(Part of a data file)
%%

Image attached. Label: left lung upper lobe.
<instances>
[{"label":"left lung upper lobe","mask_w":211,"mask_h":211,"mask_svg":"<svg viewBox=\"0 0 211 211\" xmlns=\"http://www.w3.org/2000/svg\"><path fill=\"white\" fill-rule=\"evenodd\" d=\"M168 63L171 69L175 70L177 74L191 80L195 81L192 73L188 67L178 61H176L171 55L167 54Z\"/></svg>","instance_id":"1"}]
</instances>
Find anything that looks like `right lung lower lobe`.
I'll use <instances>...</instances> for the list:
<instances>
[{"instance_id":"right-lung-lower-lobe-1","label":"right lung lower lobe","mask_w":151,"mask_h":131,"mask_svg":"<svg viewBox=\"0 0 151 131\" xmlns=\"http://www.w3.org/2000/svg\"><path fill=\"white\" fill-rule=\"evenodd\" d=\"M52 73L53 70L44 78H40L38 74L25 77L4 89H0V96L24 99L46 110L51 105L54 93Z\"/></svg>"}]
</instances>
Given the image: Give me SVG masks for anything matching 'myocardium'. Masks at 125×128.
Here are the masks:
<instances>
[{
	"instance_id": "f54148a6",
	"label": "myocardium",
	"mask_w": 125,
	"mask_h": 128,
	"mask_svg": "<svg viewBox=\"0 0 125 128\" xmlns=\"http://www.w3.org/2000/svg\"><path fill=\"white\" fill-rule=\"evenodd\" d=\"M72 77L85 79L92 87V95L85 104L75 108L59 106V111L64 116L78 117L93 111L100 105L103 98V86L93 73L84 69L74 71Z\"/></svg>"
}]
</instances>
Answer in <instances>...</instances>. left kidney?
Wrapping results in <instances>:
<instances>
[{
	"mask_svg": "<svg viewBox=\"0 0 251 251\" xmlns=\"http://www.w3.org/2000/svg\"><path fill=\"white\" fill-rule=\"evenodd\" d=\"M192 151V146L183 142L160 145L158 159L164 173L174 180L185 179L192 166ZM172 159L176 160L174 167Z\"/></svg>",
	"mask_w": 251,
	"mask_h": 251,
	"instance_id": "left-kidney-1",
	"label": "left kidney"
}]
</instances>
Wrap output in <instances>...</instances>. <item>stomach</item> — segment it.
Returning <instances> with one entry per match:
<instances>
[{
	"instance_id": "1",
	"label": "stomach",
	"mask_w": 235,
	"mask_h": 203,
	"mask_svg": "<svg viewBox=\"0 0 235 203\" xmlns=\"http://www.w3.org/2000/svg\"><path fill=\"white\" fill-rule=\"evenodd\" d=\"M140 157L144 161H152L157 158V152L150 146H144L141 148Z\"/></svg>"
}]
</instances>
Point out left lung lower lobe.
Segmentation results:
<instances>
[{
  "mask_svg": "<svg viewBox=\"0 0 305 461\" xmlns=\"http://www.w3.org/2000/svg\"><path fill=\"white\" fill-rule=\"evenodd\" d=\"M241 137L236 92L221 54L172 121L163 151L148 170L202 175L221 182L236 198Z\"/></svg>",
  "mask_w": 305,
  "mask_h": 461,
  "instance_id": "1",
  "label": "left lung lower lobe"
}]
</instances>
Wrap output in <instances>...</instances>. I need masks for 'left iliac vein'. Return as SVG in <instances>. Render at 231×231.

%%

• _Set task_
Can you render every line of the data above as a Markdown table with the columns n and Line, numbering each row and leaving out blank lines?

• _The completed task_
| n | Line |
|---|---|
| 1 | Image attached. Label: left lung upper lobe. |
| 2 | <instances> |
| 3 | [{"label":"left lung upper lobe","mask_w":211,"mask_h":211,"mask_svg":"<svg viewBox=\"0 0 211 211\" xmlns=\"http://www.w3.org/2000/svg\"><path fill=\"white\" fill-rule=\"evenodd\" d=\"M168 63L171 69L175 70L177 74L191 80L195 81L192 73L188 67L178 61H176L171 55L167 54Z\"/></svg>","instance_id":"1"}] |
| 4 | </instances> |
| 5 | Find anything that looks like `right lung lower lobe`. |
| 6 | I'll use <instances>...</instances> for the list: |
| 7 | <instances> |
| 8 | [{"instance_id":"right-lung-lower-lobe-1","label":"right lung lower lobe","mask_w":151,"mask_h":131,"mask_svg":"<svg viewBox=\"0 0 151 131\" xmlns=\"http://www.w3.org/2000/svg\"><path fill=\"white\" fill-rule=\"evenodd\" d=\"M52 73L53 70L44 78H40L38 74L25 77L4 89H0V96L24 99L46 110L51 105L54 93Z\"/></svg>"}] |
| 9 | </instances> |
| 10 | Given the image: Give me SVG masks for anything matching 'myocardium'. Masks at 125×128. |
| 11 | Here are the masks: |
| 12 | <instances> |
| 13 | [{ |
| 14 | 	"instance_id": "f54148a6", |
| 15 | 	"label": "myocardium", |
| 16 | 	"mask_w": 125, |
| 17 | 	"mask_h": 128, |
| 18 | 	"mask_svg": "<svg viewBox=\"0 0 125 128\" xmlns=\"http://www.w3.org/2000/svg\"><path fill=\"white\" fill-rule=\"evenodd\" d=\"M72 77L85 79L92 87V95L85 104L75 108L59 106V111L64 116L78 117L93 111L100 105L103 98V86L93 73L84 69L74 71Z\"/></svg>" |
| 19 | }] |
| 20 | </instances> |
| 21 | Answer in <instances>...</instances>. left kidney? |
| 22 | Wrapping results in <instances>: |
| 23 | <instances> |
| 24 | [{ |
| 25 | 	"mask_svg": "<svg viewBox=\"0 0 251 251\" xmlns=\"http://www.w3.org/2000/svg\"><path fill=\"white\" fill-rule=\"evenodd\" d=\"M192 151V146L183 142L160 145L158 159L164 173L174 180L185 179L192 166ZM172 159L176 160L174 167Z\"/></svg>", |
| 26 | 	"mask_w": 251, |
| 27 | 	"mask_h": 251, |
| 28 | 	"instance_id": "left-kidney-1", |
| 29 | 	"label": "left kidney" |
| 30 | }] |
| 31 | </instances> |
| 32 | Wrap output in <instances>...</instances>. <item>stomach</item> — segment it. |
| 33 | Returning <instances> with one entry per match: |
| 34 | <instances> |
| 35 | [{ |
| 36 | 	"instance_id": "1", |
| 37 | 	"label": "stomach", |
| 38 | 	"mask_w": 235, |
| 39 | 	"mask_h": 203, |
| 40 | 	"mask_svg": "<svg viewBox=\"0 0 235 203\" xmlns=\"http://www.w3.org/2000/svg\"><path fill=\"white\" fill-rule=\"evenodd\" d=\"M140 157L144 161H152L157 158V152L150 146H144L141 148Z\"/></svg>" |
| 41 | }] |
| 42 | </instances> |
| 43 | Point out left lung lower lobe. |
| 44 | Segmentation results: |
| 45 | <instances> |
| 46 | [{ |
| 47 |   "mask_svg": "<svg viewBox=\"0 0 305 461\" xmlns=\"http://www.w3.org/2000/svg\"><path fill=\"white\" fill-rule=\"evenodd\" d=\"M241 137L236 92L221 54L172 121L163 151L148 170L202 175L221 182L236 198Z\"/></svg>", |
| 48 |   "mask_w": 305, |
| 49 |   "mask_h": 461, |
| 50 |   "instance_id": "1", |
| 51 |   "label": "left lung lower lobe" |
| 52 | }] |
| 53 | </instances> |
| 54 | Wrap output in <instances>...</instances>. I need masks for 'left iliac vein'. Return as SVG in <instances>. Render at 231×231. |